For a time, it looked as if God was indeed on their side. Da Gama had made the gratifying discovery that Arab traders had no answer to the fearsome naval artillery of the Portuguese. Now it fell to Cabral to flex his muscles. On his arrival in Calicut he demanded that the Zamorin expel all Muslim merchants, which naturally the Zamorin refused to do. Calicut’s prosperity, after all, was built on the twin pillars of free trade and respect for foreign shipping. Relations went from bad to worse. As the Zamorin stalled, Cabral seized a large and heavily laden Arab ship preparing to sail for the Red Sea, provoking a riot in which fifty-three Portuguese trapped onshore were killed. In response, Cabral turned his artillery on the city. The savage two-day bombardment forced the Zamorin to flee for his life. Having had the temerity to resist the Portuguese diktat, Calicut and all within were now fair game. The Portuguese seized or sank all Muslim shipping they could lay their hands on; Muslim merchants were hanged from the rigging and burned alive in view of their families ashore.

Calicut’s fate was just a taste of things to come. In the years that followed, similar treatment was revisited on the city and on other Malabar ports, often provoked by local squabbles but all to the strategic end of establishing a royal monopoly over trade in the Indian Ocean. Henceforth traders of all nations would require a permit to sail waters they had sailed freely for centuries. The goal was nothing less than to make the Indian Ocean a Portuguese lake. All competition would be taxed or blown out of the water.
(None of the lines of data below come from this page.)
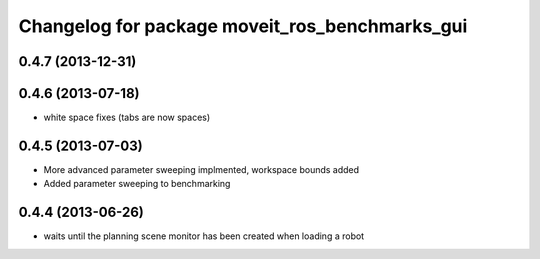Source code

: ^^^^^^^^^^^^^^^^^^^^^^^^^^^^^^^^^^^^^^^^^^^^^^^
Changelog for package moveit_ros_benchmarks_gui
^^^^^^^^^^^^^^^^^^^^^^^^^^^^^^^^^^^^^^^^^^^^^^^

0.4.7 (2013-12-31)
------------------

0.4.6 (2013-07-18)
------------------
* white space fixes (tabs are now spaces)

0.4.5 (2013-07-03)
------------------
* More advanced parameter sweeping implmented, workspace bounds added
* Added parameter sweeping to benchmarking

0.4.4 (2013-06-26)
------------------
* waits until the planning scene monitor has been created when loading a robot
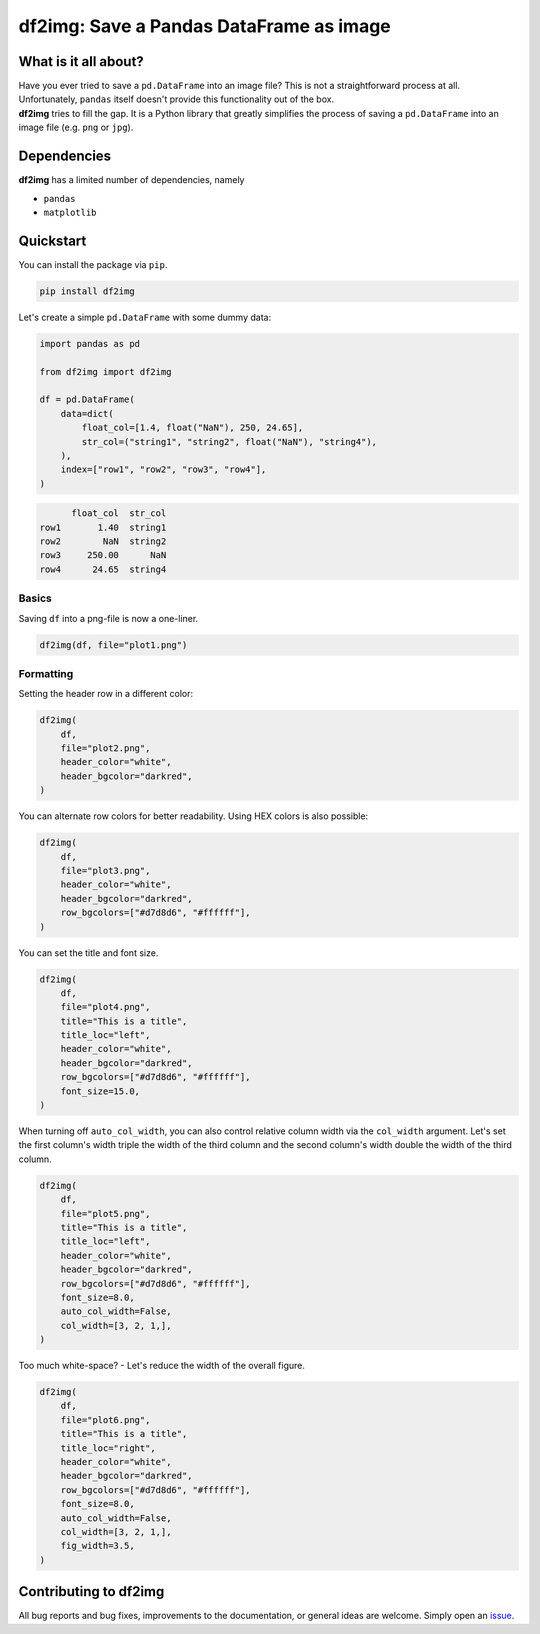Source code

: ########################################
df2img: Save a Pandas DataFrame as image
########################################

What is it all about?
*********************
| Have you ever tried to save a ``pd.DataFrame`` into an image file? This is not a straightforward process at all. Unfortunately, ``pandas`` itself doesn't provide this functionality out of the box.
| **df2img** tries to fill the gap. It is a Python library that greatly simplifies the process of saving a ``pd.DataFrame`` into an image file (e.g. ``png`` or ``jpg``).

Dependencies
************
**df2img** has a limited number of dependencies, namely

- ``pandas``
- ``matplotlib``

Quickstart
**********

You can install the package via ``pip``.

.. code-block:: python

    pip install df2img

Let's create a simple ``pd.DataFrame`` with some dummy data:

.. code-block:: python

    import pandas as pd

    from df2img import df2img

    df = pd.DataFrame(
        data=dict(
            float_col=[1.4, float("NaN"), 250, 24.65],
            str_col=("string1", "string2", float("NaN"), "string4"),
        ),
        index=["row1", "row2", "row3", "row4"],
    )

.. code-block:: python

          float_col  str_col
    row1       1.40  string1
    row2        NaN  string2
    row3     250.00      NaN
    row4      24.65  string4

Basics
------

Saving ``df`` into a png-file is now a one-liner.

.. code-block:: python

    df2img(df, file="plot1.png")

.. image:: https://github.com/andreas-vester/df2img/blob/main/docs/plot1.png?raw=true
    :alt: plot1.png

Formatting
----------

Setting the header row in a different color:

.. code-block:: python

    df2img(
        df,
        file="plot2.png",
        header_color="white",
        header_bgcolor="darkred",
    )

.. image:: https://github.com/andreas-vester/df2img/blob/main/docs/plot2.png?raw=true
    :alt: plot2.png


You can alternate row colors for better readability. Using HEX colors is also possible:

.. code-block:: python

    df2img(
        df,
        file="plot3.png",
        header_color="white",
        header_bgcolor="darkred",
        row_bgcolors=["#d7d8d6", "#ffffff"],
    )

.. image:: https://github.com/andreas-vester/df2img/blob/main/docs/plot3.png?raw=true
    :alt: plot3.png


You can set the title and font size.

.. code-block:: python

    df2img(
        df,
        file="plot4.png",
        title="This is a title",
        title_loc="left",
        header_color="white",
        header_bgcolor="darkred",
        row_bgcolors=["#d7d8d6", "#ffffff"],
        font_size=15.0,
    )

.. image:: https://github.com/andreas-vester/df2img/blob/main/docs/plot4.png?raw=true
    :alt: plot4.png


When turning off ``auto_col_width``, you can also control relative column width via the ``col_width`` argument. Let's set the first column's width triple the width of the third column and the second column's width double the width of the third column.

.. code-block:: python

    df2img(
        df,
        file="plot5.png",
        title="This is a title",
        title_loc="left",
        header_color="white",
        header_bgcolor="darkred",
        row_bgcolors=["#d7d8d6", "#ffffff"],
        font_size=8.0,
        auto_col_width=False,
        col_width=[3, 2, 1,],
    )

.. image:: https://github.com/andreas-vester/df2img/blob/main/docs/plot5.png?raw=true
    :alt: plot5.png


Too much white-space? - Let's reduce the width of the overall figure.

.. code-block:: python

    df2img(
        df,
        file="plot6.png",
        title="This is a title",
        title_loc="right",
        header_color="white",
        header_bgcolor="darkred",
        row_bgcolors=["#d7d8d6", "#ffffff"],
        font_size=8.0,
        auto_col_width=False,
        col_width=[3, 2, 1,],
        fig_width=3.5,
    )

.. image:: https://github.com/andreas-vester/df2img/blob/main/docs/plot6.png?raw=true
    :alt: plot6.png

Contributing to df2img
**********************
All bug reports and bug fixes, improvements to the documentation, or general ideas are welcome. Simply open an `issue <https://github.com/andreas-vester/df2img/issues>`_.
And so, in their clumsy, bloody way, Portugal’s pioneers in the East set about building an Asian empire. It would last, in parts, for nearly five hundred years, the first of all European empires in Asia, and the longest-lived. Unlike its successors, however, this new empire was not based on the occupation of territory, the filling-in of the blank spaces on the map, so much as it was aimed at the acquisition of a network of trading stations and forts. The empire would rapidly diversify, but it is fair to say that spice provided the early impetus. What mattered was control over the centres of trade, above all the spice trade. In its formative years Portugal’s Estado da India was, as one historian has dubbed it, the pepper empire.